With regard to autonomous navigation, the identification of new liability rules arises in terms of legislative policy, in which essentially three scenarios are envisaged: (i) objective liability of the shipowner, accompanied by the obligation of adequate risk insurance and by a direct action by the injured party; (ii) objective liability of autonomous vessels; (iii) liability for fault of the software and hardware developers, system engineers and stand-alone shipbuilders.
This same approach can be seen in the publication that deals with the issue of channeling responsibility for autonomous driving cars, where there is no lack of those who maintain that, given the capacity for autonomous thinking of artificial intelligence, to the point of allowing it to depart from the rules imposed on it from the manufacturer, it is possible to assign to the autonomous vehicles legal personality.
The question, therefore, is not one of technique, but of legislative policy: the reference to the fault of the ship contained in art. 3 Conv.

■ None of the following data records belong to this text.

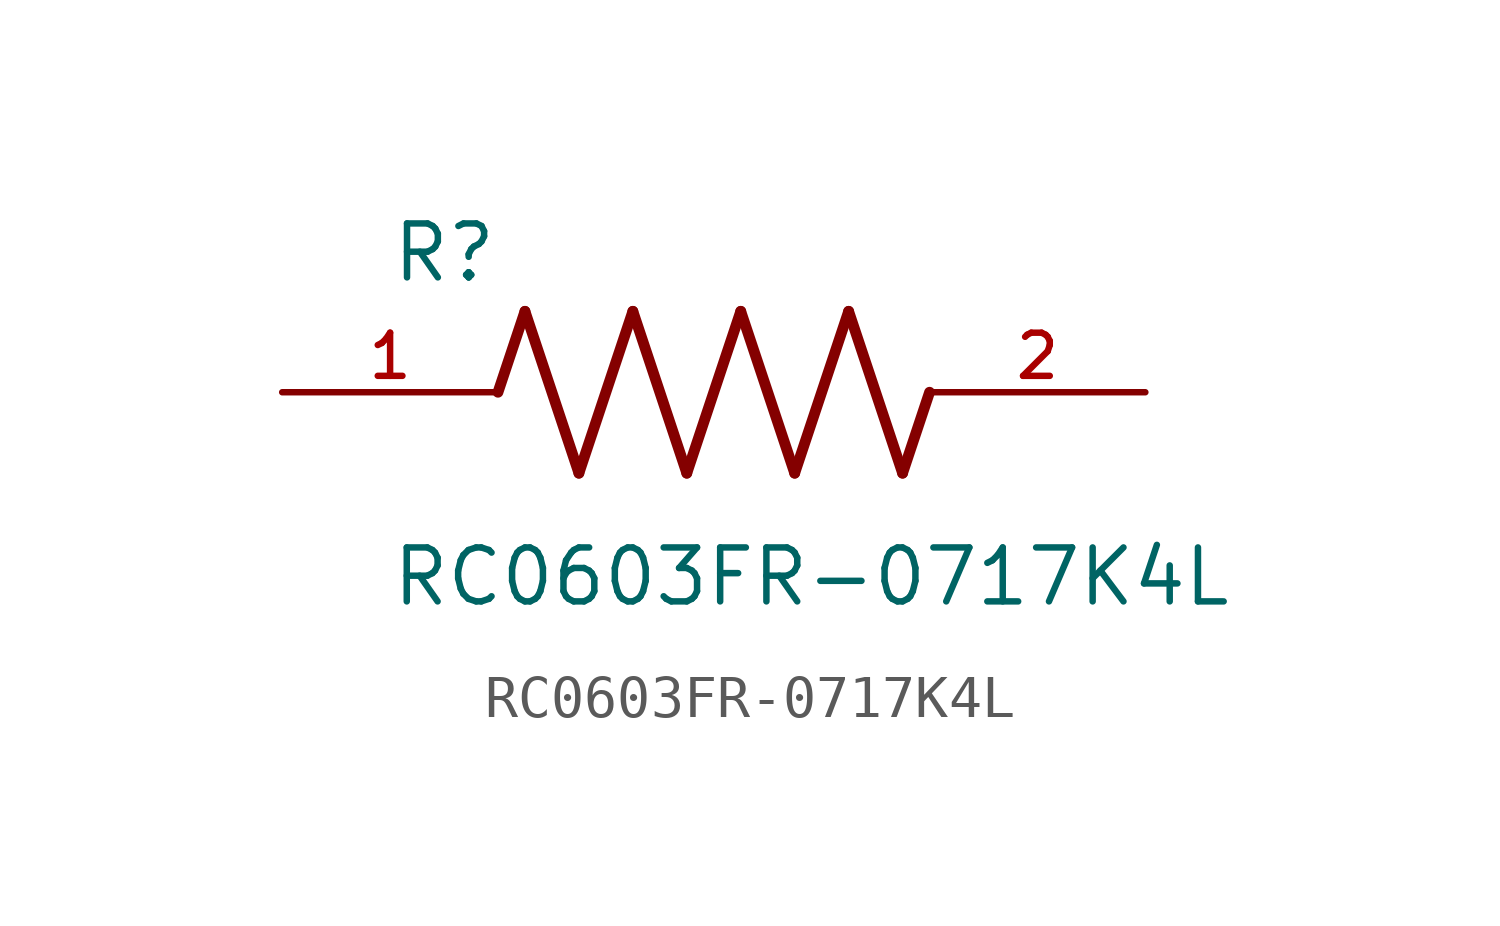
<source format=kicad_sym>
(kicad_symbol_lib
  (version 20211014)
  (generator kicad_symbol_editor)
  (symbol "RC0603FR-0717K4L"
    (pin_names
      (offset 1.016))
    (property "Reference" "R"
      (at -7.624 2.541 0)
      (effects (font (size 1.27 1.27)) (justify bottom left)))
    (property "Value" "RC0603FR-0717K4L"
      (at -7.63 -5.087 0)
      (effects (font (size 1.27 1.27)) (justify bottom left)))
    (symbol "RC0603FR-0717K4L_0_0"
      (polyline (pts (xy -5.08 0.0) (xy -4.445 1.905)) (stroke (width 0.254)))
      (polyline (pts (xy -4.445 1.905) (xy -3.175 -1.905)) (stroke (width 0.254)))
      (polyline (pts (xy -3.175 -1.905) (xy -1.905 1.905)) (stroke (width 0.254)))
      (polyline (pts (xy -1.905 1.905) (xy -0.635 -1.905)) (stroke (width 0.254)))
      (polyline (pts (xy -0.635 -1.905) (xy 0.635 1.905)) (stroke (width 0.254)))
      (polyline (pts (xy 0.635 1.905) (xy 1.905 -1.905)) (stroke (width 0.254)))
      (polyline (pts (xy 1.905 -1.905) (xy 3.175 1.905)) (stroke (width 0.254)))
      (polyline (pts (xy 3.175 1.905) (xy 4.445 -1.905)) (stroke (width 0.254)))
      (polyline (pts (xy 4.445 -1.905) (xy 5.08 0.0)) (stroke (width 0.254)))
      (pin passive line (at -10.16 0.0 0) (length 5.08) (name "~" (effects (font (size 1.016 1.016)))) (number "1" (effects (font (size 1.016 1.016)))))
      (pin passive line (at 10.16 0.0 180.0) (length 5.08) (name "~" (effects (font (size 1.016 1.016)))) (number "2" (effects (font (size 1.016 1.016))))))))
</source>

Brussels 1910 and the implicit reference to the common law doctrine of the personification of the ship and to its possible corollaries (first of all the actio in rem), already explains that in technical terms attributing to the ship juridical personality through the fictio is a road, although distant from the civil categories and from the continental sensibility, which can be traveled.
The issue on which we need to reflect is whether, as much as possible, such a step is desirable.
It is therefore necessary to ask whether it makes sense to imagine imputation of responsibility to a ship without this corresponding to a full autonomy, not already and not so much in terms of navigation, but rather with regard to the channeling to the ship of every interest and activity relating to the operation of the shipping company.
This is not reflected in today’s social and economic reality and the answer should therefore be negative, appearing in the most appropriate state to channel the responsibility towards the shipowner who takes the exercise of the ship.